What you will do
Duplicate the part of the Hodgdon manual review below that runs from "Speaking of reloading" up to and including "or an Encore.)", word for word.

Selection
* start *
Hodgdon 2008 Reloading Annual Manual

     Speaking of reloading manuals, I recently picked up Hodgdon‘s annual issue. It is really nice. It’s in a magazine format and has articles from some of my favorite writers including Sheriff Jim Wilson, Layne Simpson, and Charles Petty. However, don’t get the idea that this is a lightweight manual. It’s got plenty of beef with 5000 loads for more cartridges than any other manual, and even includes data for the brand new 17 Remington Fireball. (Man, I’d like to have one of those in a XP or an Encore.)
As you know, Hodgdon is the 800 lb gorilla in the reloading marketplace for powder and owns the IMR and Winchester brands. That’s 55 different powders being sold by the same company. The reloader never had it so good. Consequently, data for all those powders are included in the manual as well. There’s also a relative burn rate chart listing 117 different products. As far as I can tell the only thing that isn’t included are ballistic charts and reloading instructions.
     If you’re an experienced relaoder and you already have a regular Hodgdon full sized manual, the Annual is a good way to keep the data up to date at a minimum cost. However, for a new relaoder or an infrequent relaoder, I’d stick with the regular manual because of the availability of the reloading instructions. Hodgdon does have those instructions on its web site however. You should also visit the web site from time to time anyway as it’s a neat place and will have the latest info on powder and loads. The Annual is available just about everywhere and retails for only $8. Many places have it for less.
     I was reloading for my XP 223 not too long ago, and I noticed I was getting low of my favorite silhouette powder - H322. So I decided to try something else in order to save it. While scrounging through the closet in my gun room, I came across some H335 that I used for a project a couple of years ago and then foolishly forgot about. The light bulb came on, and I decided to give it a try in the 223. 25.5 grains went into a Remington case with a Winchester primer and a 50 grain Sierra Blitzking bullet. Redding dies (of course) were used to put everything together. Velocity was a zippy 2802 fps and the group was a very nice .265” at 50 yards. The gun was shooting about as well as I could hold with my Leupold 2.5 x 8 and it doesn’t get better than that.


     Intrigued, I thought I’d give it a spin in my 6 TCU XP-100. This time I used 26 grains of H335 with a 70 grain Nosler, Remington cases, and Winchester primers. The velocity was 2530 fps and the Nosler went into a beautiful half inch” group at 100 yards. I was liking this better and better. Next came my XP chambered in 7 BR. 30 grains with a Sierra 140 grain boat tail, Remington cases, and Winchester primers produced 2152 fps and a .723 inch group.
     Well I had run out of XPs, so I thought I’d try it in my .204 Cooper rifle. 27 grains was dropped into a Hornady case with a 32 grain Nosler and was ignited by a Winchester primer. Velocity = 4012 fps and produced a group of .365” at 100 yards. Now that’s what I call hauling the mail.
* end *
Provided data
* start *
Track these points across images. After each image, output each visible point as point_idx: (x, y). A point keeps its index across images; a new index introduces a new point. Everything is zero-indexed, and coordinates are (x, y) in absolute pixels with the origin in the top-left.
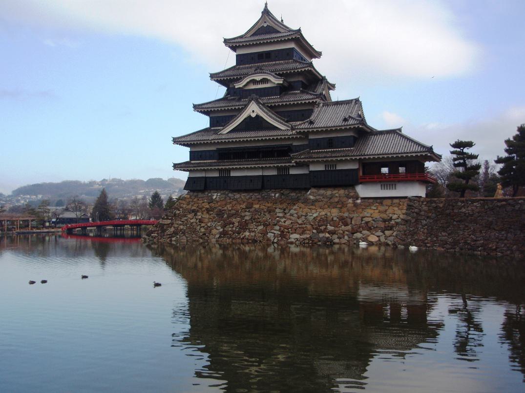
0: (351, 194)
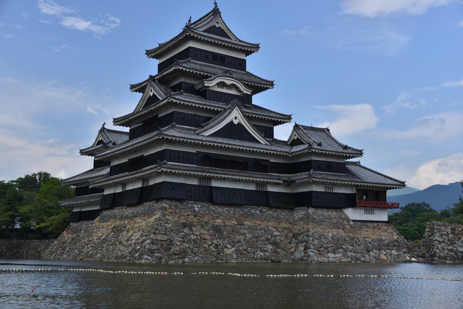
0: (343, 216)
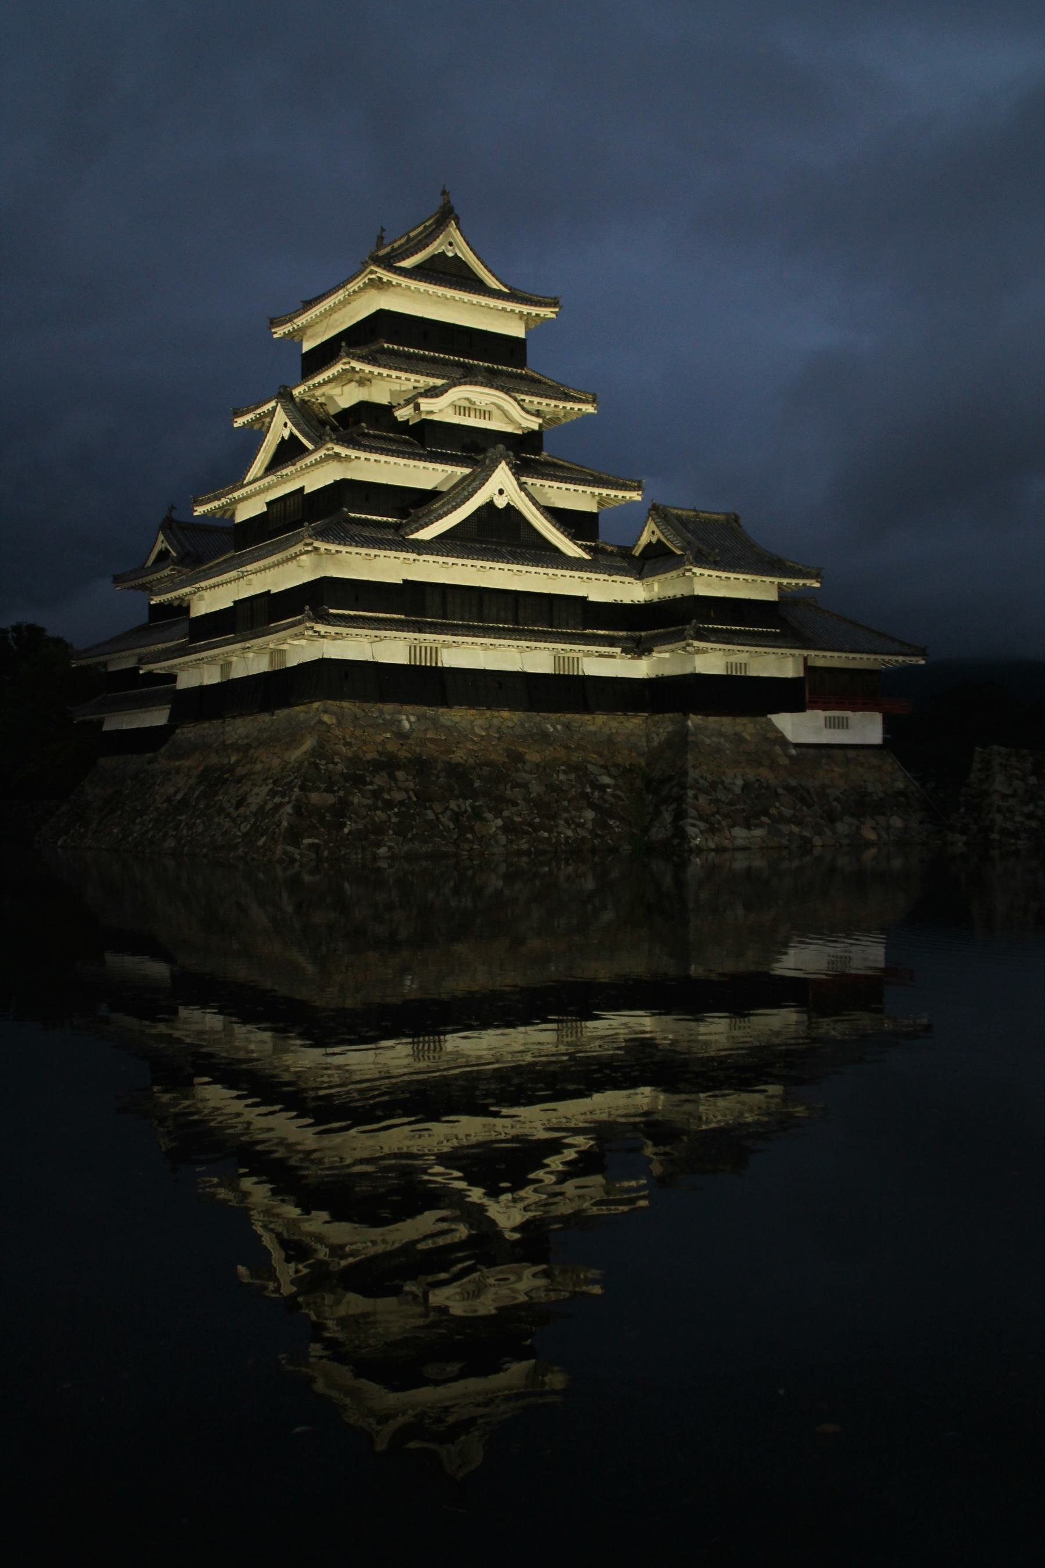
* end *
Task response
Speaking of reloading manuals, I recently picked up Hodgdon‘s annual issue. It is really nice. It’s in a magazine format and has articles from some of my favorite writers including Sheriff Jim Wilson, Layne Simpson, and Charles Petty. However, don’t get the idea that this is a lightweight manual. It’s got plenty of beef with 5000 loads for more cartridges than any other manual, and even includes data for the brand new 17 Remington Fireball. (Man, I’d like to have one of those in a XP or an Encore.)